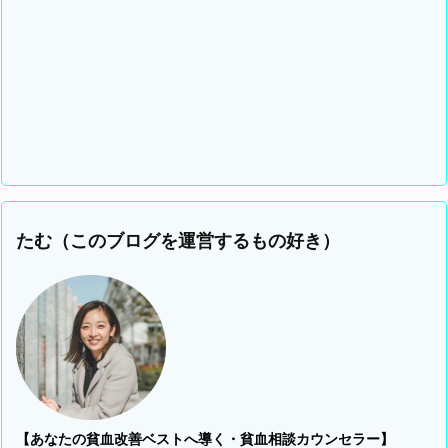
たむ（このブログを運営するもの好き）
【あなたの貧血改善ベストへ導く・貧血相談カウンセラー】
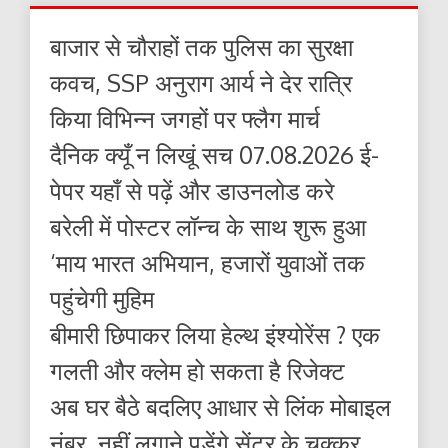
बाजार से चौराहों तक पुलिस का सुरक्षा
कवच, SSP अनुराग आर्य ने देर रात्रि
किया विभिन्न जगहों पर फ्लैग मार्च
दैनिक क्यूँ न लिखूं सच 07.08.2026 ई-
पेपर यहाँ से पढ़ें और डाउनलोड करे
बरेली में पोस्टर लॉन्च के साथ शुरू हुआ
‘माय भारत अभियान, हजारों युवाओं तक
पहुंचेगी मुहिम
बीमारी छिपाकर लिया हेल्थ इंश्योरेंस ? एक
गलती और क्लेम हो सकता है रिजेक्ट
अब घर बैठे बदलिए आधार से लिंक मोबाइल
नंबर, नहीं लगाने पड़ेंगे सेंटर के चक्कर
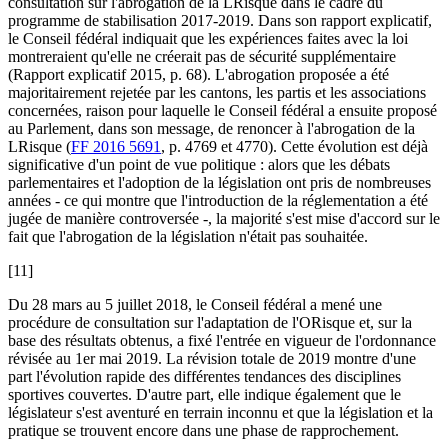
consultation sur l'abrogation de la LRisque dans le cadre du
programme de stabilisation 2017-2019. Dans son rapport explicatif,
le Conseil fédéral indiquait que les expériences faites avec la loi
montreraient qu'elle ne créerait pas de sécurité supplémentaire
(Rapport explicatif 2015, p. 68). L'abrogation proposée a été
majoritairement rejetée par les cantons, les partis et les associations
concernées, raison pour laquelle le Conseil fédéral a ensuite proposé
au Parlement, dans son message, de renoncer à l'abrogation de la
LRisque (
FF 2016 5691
, p. 4769 et 4770). Cette évolution est déjà
significative d'un point de vue politique : alors que les débats
parlementaires et l'adoption de la législation ont pris de nombreuses
années - ce qui montre que l'introduction de la réglementation a été
jugée de manière controversée -, la majorité s'est mise d'accord sur le
fait que l'abrogation de la législation n'était pas souhaitée.
[11]
Du 28 mars au 5 juillet 2018, le Conseil fédéral a mené une
procédure de consultation sur l'adaptation de l'ORisque et, sur la
base des résultats obtenus, a fixé l'entrée en vigueur de l'ordonnance
révisée au 1er mai 2019. La révision totale de 2019 montre d'une
part l'évolution rapide des différentes tendances des disciplines
sportives couvertes. D'autre part, elle indique également que le
législateur s'est aventuré en terrain inconnu et que la législation et la
pratique se trouvent encore dans une phase de rapprochement.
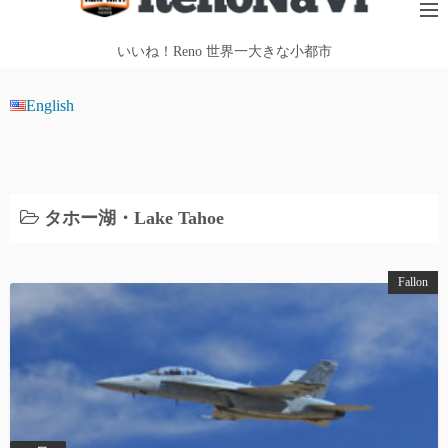
テ
ン
いいね！Reno 世界一大きな小都市
ツ
へ
English
ス
キ
ッ
プ
タホー湖・Lake Tahoe
Fallon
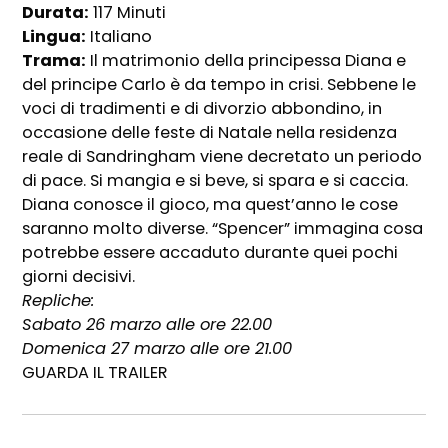
Durata:
117 Minuti
Lingua:
Italiano
Trama:
Il matrimonio della principessa Diana e
del principe Carlo è da tempo in crisi. Sebbene le
voci di tradimenti e di divorzio abbondino, in
occasione delle feste di Natale nella residenza
reale di Sandringham viene decretato un periodo
di pace. Si mangia e si beve, si spara e si caccia.
Diana conosce il gioco, ma quest’anno le cose
saranno molto diverse. “Spencer” immagina cosa
potrebbe essere accaduto durante quei pochi
giorni decisivi.
Repliche:
Sabato 26 marzo alle ore 22.00
Domenica 27 marzo alle ore 21.00
GUARDA IL TRAILER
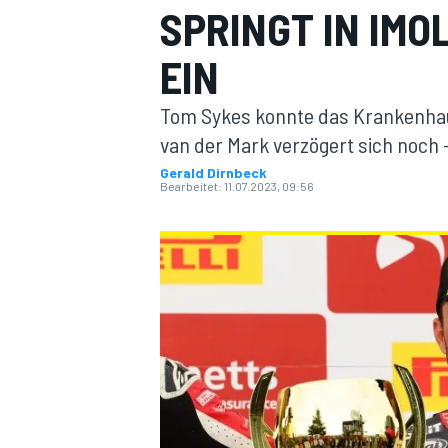
SPRINGT IN IM
EIN
Tom Sykes konnte das Krankenhau
van der Mark verzögert sich noch 
Gerald Dirnbeck
Bearbeitet:
11.07.2023, 09:56
MOTOGP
==============================
Task –
State how many lines in the entries hold "fédéral", please, with no other words.

Answer section –
3